Records to process:
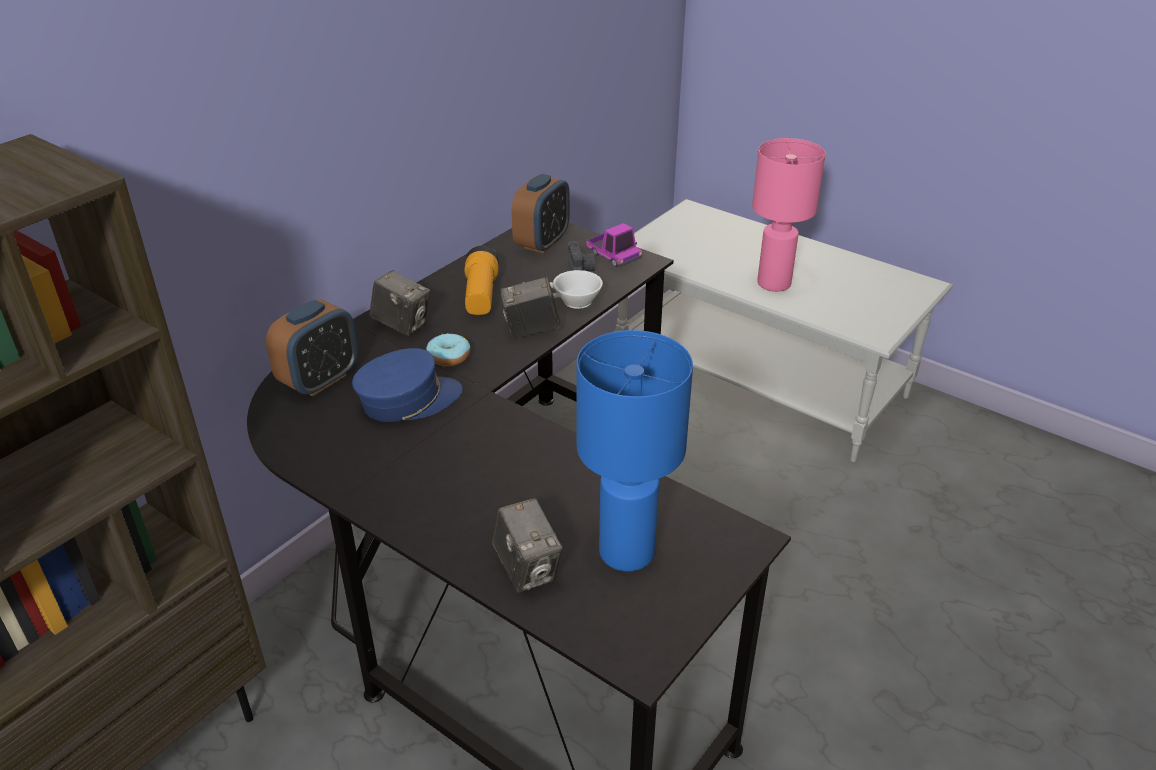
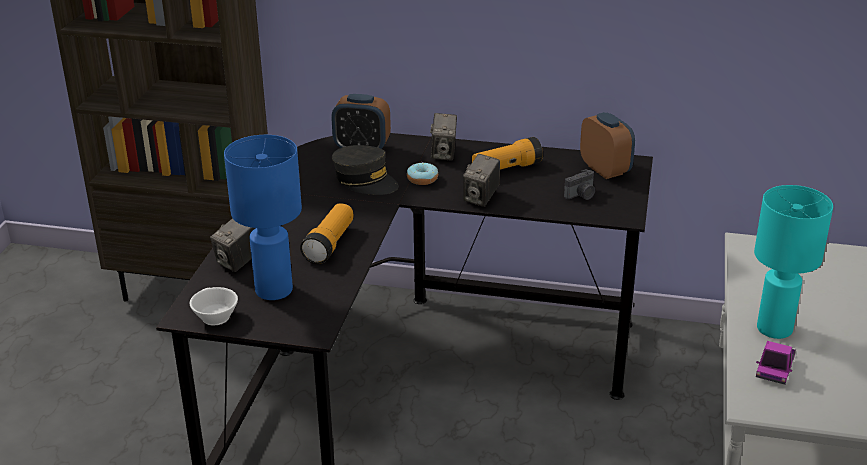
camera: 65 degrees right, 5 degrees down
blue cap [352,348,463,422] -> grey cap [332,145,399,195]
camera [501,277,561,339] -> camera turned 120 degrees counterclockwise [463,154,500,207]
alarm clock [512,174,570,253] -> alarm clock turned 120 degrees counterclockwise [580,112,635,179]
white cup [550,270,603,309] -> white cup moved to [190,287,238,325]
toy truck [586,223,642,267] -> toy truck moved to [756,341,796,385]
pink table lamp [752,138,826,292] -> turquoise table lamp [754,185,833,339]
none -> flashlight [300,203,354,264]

--

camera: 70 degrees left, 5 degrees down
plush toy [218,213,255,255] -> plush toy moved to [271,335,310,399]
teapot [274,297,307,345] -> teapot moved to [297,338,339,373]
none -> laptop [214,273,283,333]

...

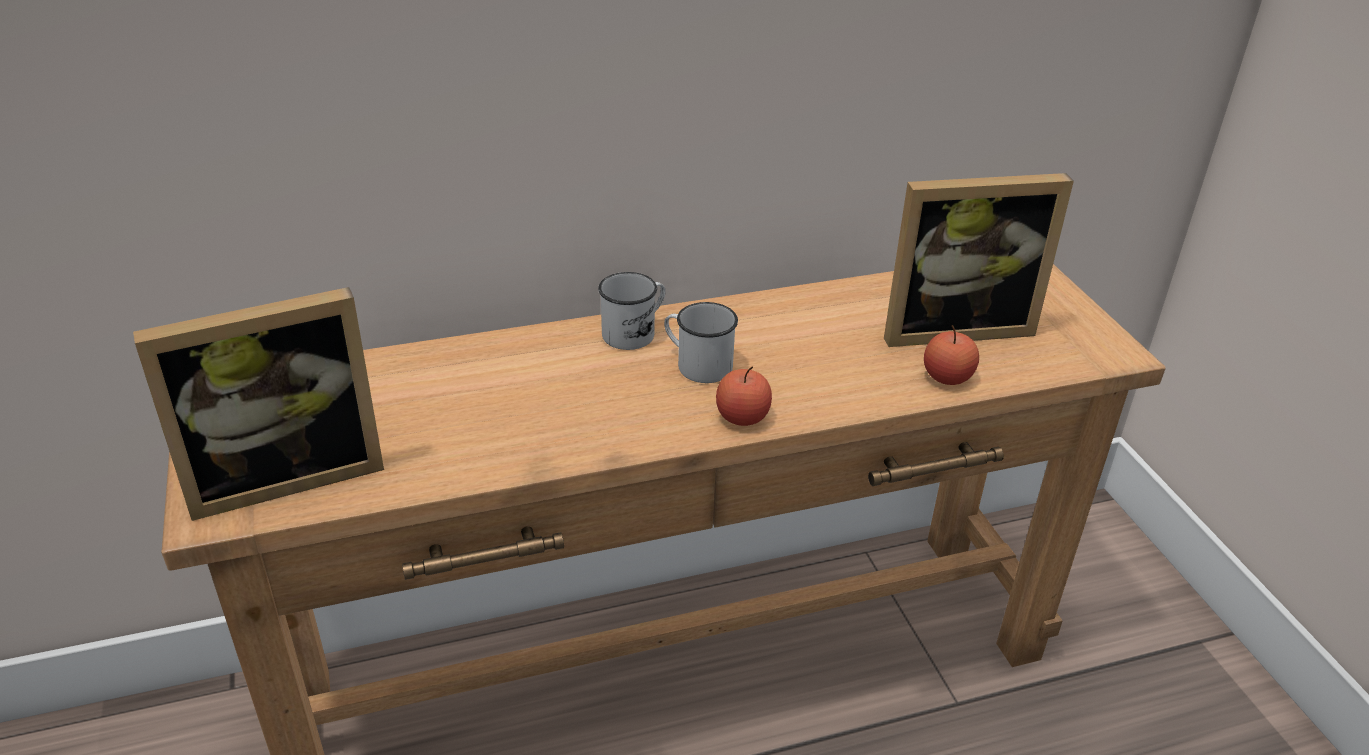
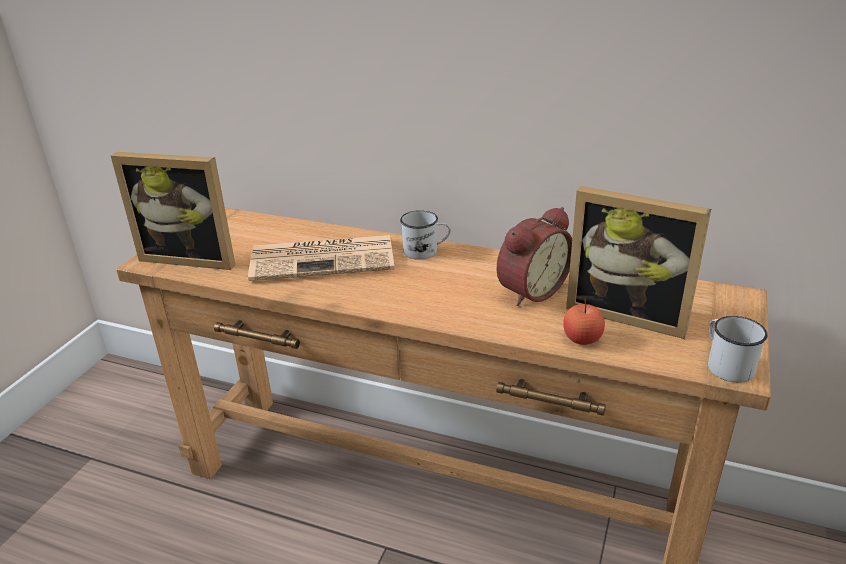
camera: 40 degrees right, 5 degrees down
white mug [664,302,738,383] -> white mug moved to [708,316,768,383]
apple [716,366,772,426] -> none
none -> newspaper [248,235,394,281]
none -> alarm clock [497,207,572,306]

Problem to solve:
Repeat exactly the lines of the listing above, from the one with "teapot [274,297,307,345] ->" down to the one with "none -> laptop [214,273,283,333]"; both of those lines belong in the range.

Answer space:
teapot [274,297,307,345] -> teapot moved to [297,338,339,373]
none -> laptop [214,273,283,333]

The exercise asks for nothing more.